| DATA EXTRACT |
§
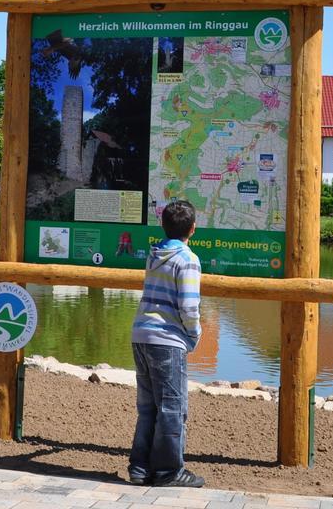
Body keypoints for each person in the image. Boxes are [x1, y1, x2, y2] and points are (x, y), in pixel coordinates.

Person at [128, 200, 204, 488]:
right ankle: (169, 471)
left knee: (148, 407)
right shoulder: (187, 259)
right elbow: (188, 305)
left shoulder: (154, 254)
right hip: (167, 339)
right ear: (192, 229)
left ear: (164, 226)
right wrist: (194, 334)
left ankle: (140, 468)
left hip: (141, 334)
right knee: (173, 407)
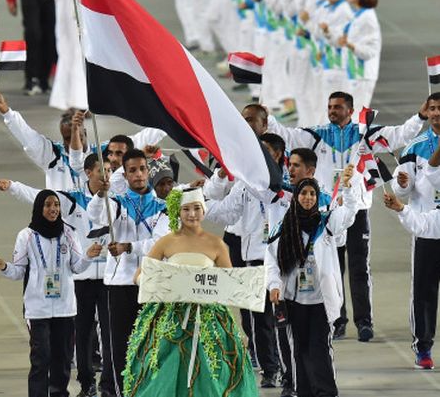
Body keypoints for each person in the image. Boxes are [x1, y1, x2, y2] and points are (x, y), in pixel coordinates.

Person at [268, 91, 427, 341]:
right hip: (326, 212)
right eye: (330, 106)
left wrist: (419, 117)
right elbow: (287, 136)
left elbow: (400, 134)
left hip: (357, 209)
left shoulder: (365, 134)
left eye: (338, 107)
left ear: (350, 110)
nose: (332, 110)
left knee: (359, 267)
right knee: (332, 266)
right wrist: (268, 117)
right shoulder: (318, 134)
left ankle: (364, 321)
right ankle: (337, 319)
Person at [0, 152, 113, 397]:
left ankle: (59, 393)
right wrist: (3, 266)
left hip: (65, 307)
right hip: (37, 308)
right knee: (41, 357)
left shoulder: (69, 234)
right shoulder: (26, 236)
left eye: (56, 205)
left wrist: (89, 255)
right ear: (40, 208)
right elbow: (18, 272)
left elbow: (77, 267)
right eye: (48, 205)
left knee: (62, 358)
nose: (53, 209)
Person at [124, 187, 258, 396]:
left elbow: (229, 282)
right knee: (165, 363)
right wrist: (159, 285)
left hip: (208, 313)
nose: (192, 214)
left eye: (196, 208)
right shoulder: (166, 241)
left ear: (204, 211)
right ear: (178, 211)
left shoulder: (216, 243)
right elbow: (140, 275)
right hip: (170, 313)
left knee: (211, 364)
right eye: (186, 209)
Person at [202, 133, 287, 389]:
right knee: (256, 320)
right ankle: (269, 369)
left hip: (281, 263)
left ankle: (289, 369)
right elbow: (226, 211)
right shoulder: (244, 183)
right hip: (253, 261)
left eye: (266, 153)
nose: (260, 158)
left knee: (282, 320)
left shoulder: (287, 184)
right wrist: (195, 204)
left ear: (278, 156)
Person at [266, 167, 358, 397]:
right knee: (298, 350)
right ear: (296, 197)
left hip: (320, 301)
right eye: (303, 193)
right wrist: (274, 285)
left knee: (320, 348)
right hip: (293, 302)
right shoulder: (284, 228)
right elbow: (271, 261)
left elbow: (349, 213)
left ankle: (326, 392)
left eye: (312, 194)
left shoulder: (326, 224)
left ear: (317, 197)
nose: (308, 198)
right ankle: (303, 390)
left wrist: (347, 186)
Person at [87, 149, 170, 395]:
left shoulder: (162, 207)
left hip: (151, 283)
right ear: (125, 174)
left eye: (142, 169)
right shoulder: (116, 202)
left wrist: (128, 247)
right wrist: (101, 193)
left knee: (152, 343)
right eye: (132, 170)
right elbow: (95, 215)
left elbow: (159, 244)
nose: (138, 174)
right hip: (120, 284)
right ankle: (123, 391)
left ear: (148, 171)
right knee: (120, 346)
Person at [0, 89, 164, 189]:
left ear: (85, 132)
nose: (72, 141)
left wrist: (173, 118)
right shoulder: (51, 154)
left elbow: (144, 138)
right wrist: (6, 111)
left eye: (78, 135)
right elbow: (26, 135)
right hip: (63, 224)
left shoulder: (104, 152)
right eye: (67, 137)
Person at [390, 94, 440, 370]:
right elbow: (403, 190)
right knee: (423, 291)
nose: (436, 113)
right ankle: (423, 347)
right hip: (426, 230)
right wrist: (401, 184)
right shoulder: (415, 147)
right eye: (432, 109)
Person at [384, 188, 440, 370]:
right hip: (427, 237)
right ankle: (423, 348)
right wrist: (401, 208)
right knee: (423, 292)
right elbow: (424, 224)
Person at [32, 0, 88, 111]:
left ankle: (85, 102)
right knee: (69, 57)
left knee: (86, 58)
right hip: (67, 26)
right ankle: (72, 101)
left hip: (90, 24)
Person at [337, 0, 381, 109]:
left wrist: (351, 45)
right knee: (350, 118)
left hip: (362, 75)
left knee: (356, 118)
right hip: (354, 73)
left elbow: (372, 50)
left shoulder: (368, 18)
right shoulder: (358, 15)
§
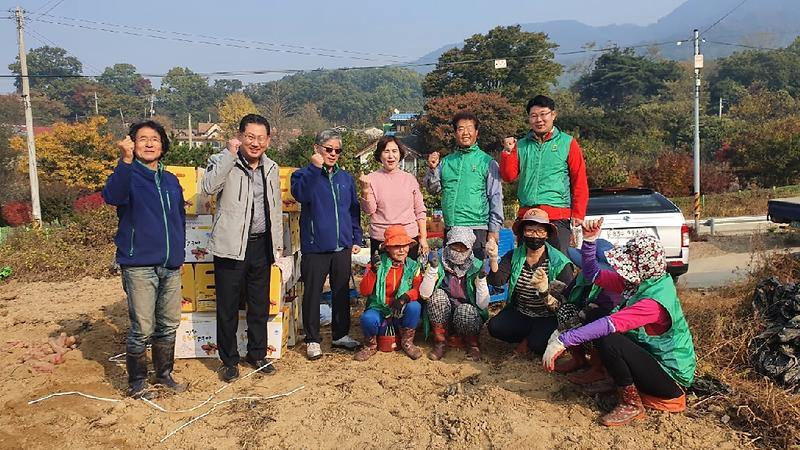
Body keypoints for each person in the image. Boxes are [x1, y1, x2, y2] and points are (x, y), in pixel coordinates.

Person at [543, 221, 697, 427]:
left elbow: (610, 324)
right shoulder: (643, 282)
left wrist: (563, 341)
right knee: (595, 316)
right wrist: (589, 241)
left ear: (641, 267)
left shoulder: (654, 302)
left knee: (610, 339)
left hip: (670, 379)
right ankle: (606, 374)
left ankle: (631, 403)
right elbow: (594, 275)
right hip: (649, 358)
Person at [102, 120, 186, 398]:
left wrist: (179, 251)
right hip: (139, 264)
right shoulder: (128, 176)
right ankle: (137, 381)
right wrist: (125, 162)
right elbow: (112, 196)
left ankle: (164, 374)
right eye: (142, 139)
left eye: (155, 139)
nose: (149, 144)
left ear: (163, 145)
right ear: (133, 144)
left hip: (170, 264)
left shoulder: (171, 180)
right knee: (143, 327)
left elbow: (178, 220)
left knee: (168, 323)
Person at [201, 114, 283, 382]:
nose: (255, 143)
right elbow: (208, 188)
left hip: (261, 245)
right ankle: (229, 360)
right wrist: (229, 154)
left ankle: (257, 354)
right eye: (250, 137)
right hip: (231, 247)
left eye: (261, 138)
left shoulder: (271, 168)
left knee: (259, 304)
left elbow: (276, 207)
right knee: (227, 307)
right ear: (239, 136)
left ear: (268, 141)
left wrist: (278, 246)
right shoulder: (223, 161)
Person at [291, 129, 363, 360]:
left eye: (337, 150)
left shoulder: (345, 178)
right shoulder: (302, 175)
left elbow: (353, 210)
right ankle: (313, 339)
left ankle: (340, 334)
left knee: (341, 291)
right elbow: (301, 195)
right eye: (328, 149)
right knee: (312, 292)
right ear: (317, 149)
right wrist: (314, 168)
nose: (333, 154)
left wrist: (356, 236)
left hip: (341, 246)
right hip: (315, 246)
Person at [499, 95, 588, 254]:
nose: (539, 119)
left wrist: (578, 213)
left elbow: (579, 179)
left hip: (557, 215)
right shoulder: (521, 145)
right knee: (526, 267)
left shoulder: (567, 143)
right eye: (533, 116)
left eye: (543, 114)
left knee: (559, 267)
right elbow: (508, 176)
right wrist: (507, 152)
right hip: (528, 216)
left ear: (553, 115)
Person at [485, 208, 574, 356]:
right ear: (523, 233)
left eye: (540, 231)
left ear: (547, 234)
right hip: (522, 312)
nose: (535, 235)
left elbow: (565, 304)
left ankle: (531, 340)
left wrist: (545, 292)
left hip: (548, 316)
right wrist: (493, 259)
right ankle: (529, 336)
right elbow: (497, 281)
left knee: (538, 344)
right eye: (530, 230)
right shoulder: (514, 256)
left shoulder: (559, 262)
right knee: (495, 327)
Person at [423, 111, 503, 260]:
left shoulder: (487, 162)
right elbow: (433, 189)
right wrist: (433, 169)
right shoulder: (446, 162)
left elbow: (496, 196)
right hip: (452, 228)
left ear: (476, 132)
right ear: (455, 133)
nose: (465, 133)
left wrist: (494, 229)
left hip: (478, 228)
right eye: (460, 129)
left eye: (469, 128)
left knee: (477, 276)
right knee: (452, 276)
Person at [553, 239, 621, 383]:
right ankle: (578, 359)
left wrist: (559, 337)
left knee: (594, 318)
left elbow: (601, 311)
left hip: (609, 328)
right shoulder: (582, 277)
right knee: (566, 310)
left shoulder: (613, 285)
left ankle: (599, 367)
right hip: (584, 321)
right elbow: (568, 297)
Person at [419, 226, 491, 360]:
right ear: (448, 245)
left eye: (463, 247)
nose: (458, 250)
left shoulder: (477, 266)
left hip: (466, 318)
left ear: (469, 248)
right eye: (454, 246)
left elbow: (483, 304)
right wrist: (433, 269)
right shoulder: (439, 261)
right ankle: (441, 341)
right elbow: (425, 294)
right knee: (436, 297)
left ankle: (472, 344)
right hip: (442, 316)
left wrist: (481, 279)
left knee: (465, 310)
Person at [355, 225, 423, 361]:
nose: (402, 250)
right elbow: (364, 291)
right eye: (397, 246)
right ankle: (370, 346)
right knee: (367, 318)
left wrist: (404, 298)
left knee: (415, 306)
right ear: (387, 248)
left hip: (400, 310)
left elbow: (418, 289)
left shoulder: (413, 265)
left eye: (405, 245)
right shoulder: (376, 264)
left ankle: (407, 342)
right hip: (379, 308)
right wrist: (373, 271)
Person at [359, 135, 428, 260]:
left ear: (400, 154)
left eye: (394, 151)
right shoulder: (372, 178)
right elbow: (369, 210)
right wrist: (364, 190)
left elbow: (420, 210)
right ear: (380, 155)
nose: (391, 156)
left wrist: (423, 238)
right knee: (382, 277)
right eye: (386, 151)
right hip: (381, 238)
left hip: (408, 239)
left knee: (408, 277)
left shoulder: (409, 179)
§
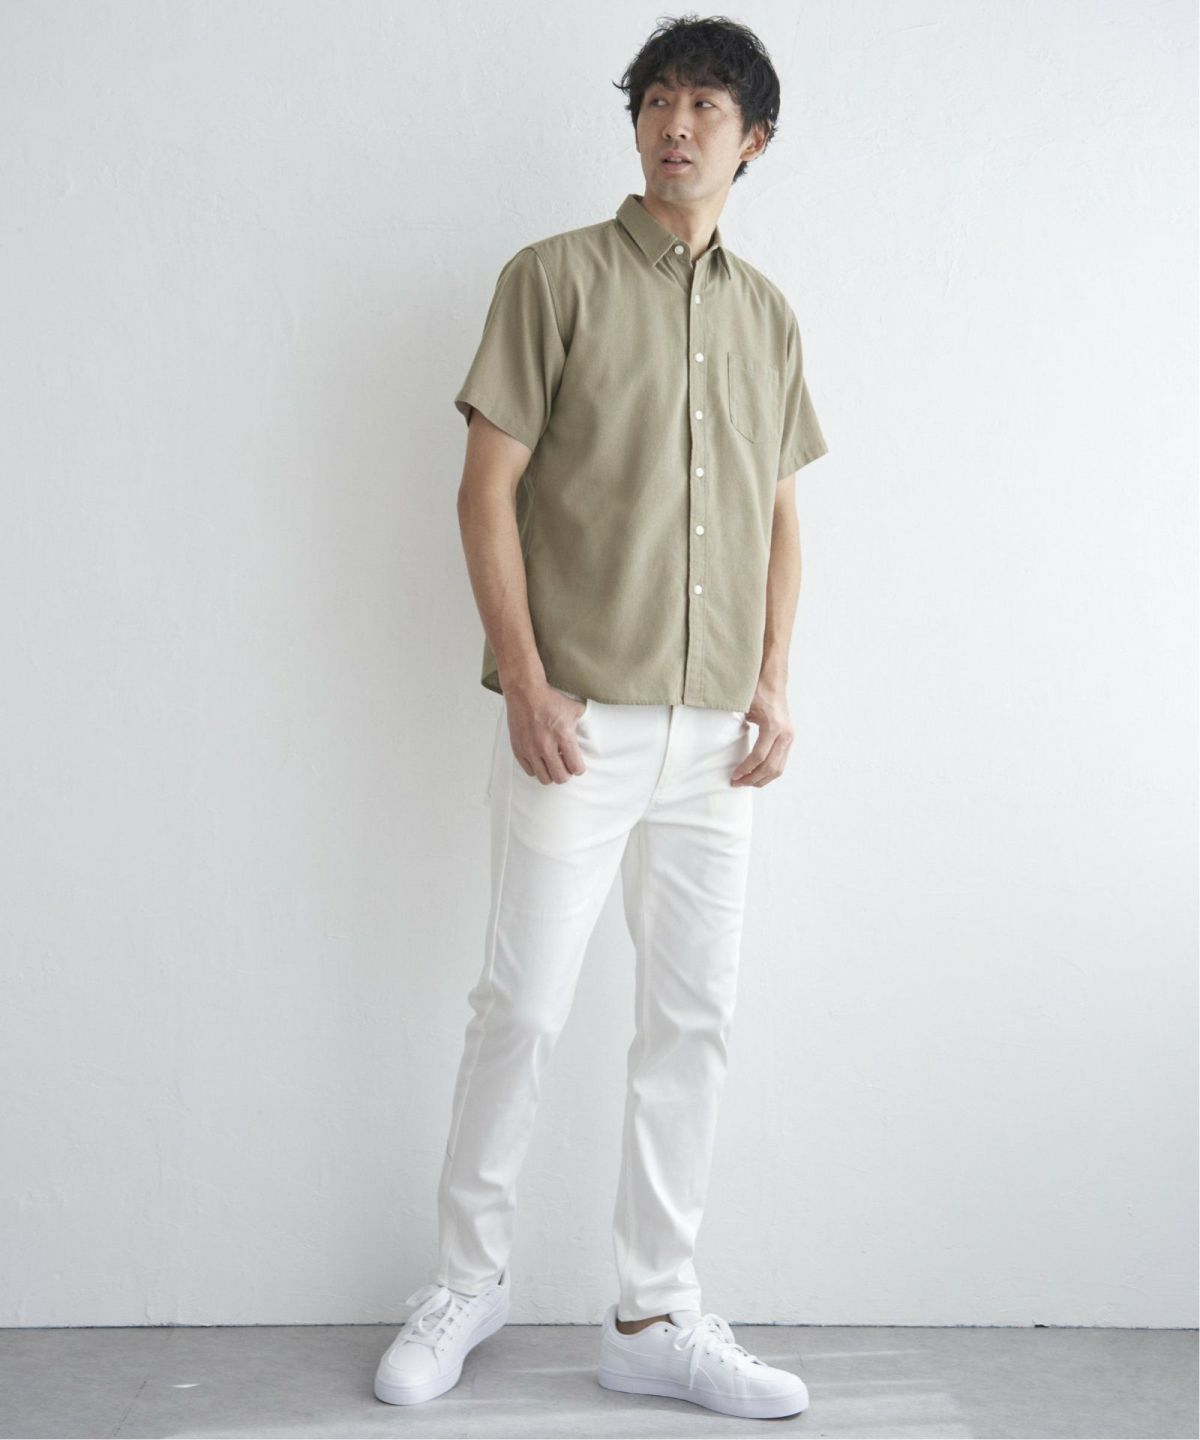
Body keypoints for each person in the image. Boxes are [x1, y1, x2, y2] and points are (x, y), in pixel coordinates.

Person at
§
All lines above from the one containing "left elbow: (229, 282)" to the one containing "right wrist: (101, 193)" must be repeated exactly, both lines included, and no others.

left elbow: (229, 282)
right knee: (165, 363)
right wrist: (159, 285)
left hip: (208, 313)
nose: (192, 214)
left eye: (196, 208)
right shoulder: (166, 241)
left ear: (204, 211)
right ear: (178, 211)
left shoulder: (216, 243)
right elbow: (140, 275)
right hip: (170, 313)
left knee: (211, 364)
right eye: (186, 209)
Person at [202, 133, 287, 389]:
right knee: (256, 320)
right ankle: (269, 369)
left hip: (281, 263)
left ankle: (289, 369)
right elbow: (226, 211)
right shoulder: (244, 183)
right hip: (253, 261)
left eye: (266, 153)
nose: (260, 158)
left knee: (282, 320)
left shoulder: (287, 184)
right wrist: (195, 204)
left ear: (278, 156)
Person at [266, 167, 358, 397]:
right knee: (298, 350)
right ear: (296, 197)
left hip: (320, 301)
right eye: (303, 193)
right wrist: (274, 285)
left knee: (320, 348)
right hip: (293, 302)
right shoulder: (284, 228)
right elbow: (271, 261)
left elbow: (349, 213)
left ankle: (326, 392)
left eye: (312, 194)
left shoulder: (326, 224)
left ear: (317, 197)
nose: (308, 198)
right ankle: (303, 390)
left wrist: (347, 186)
Person at [87, 149, 170, 395]:
left shoulder: (162, 207)
left hip: (151, 283)
right ear: (125, 174)
left eye: (142, 169)
right shoulder: (116, 202)
left wrist: (128, 247)
right wrist: (101, 193)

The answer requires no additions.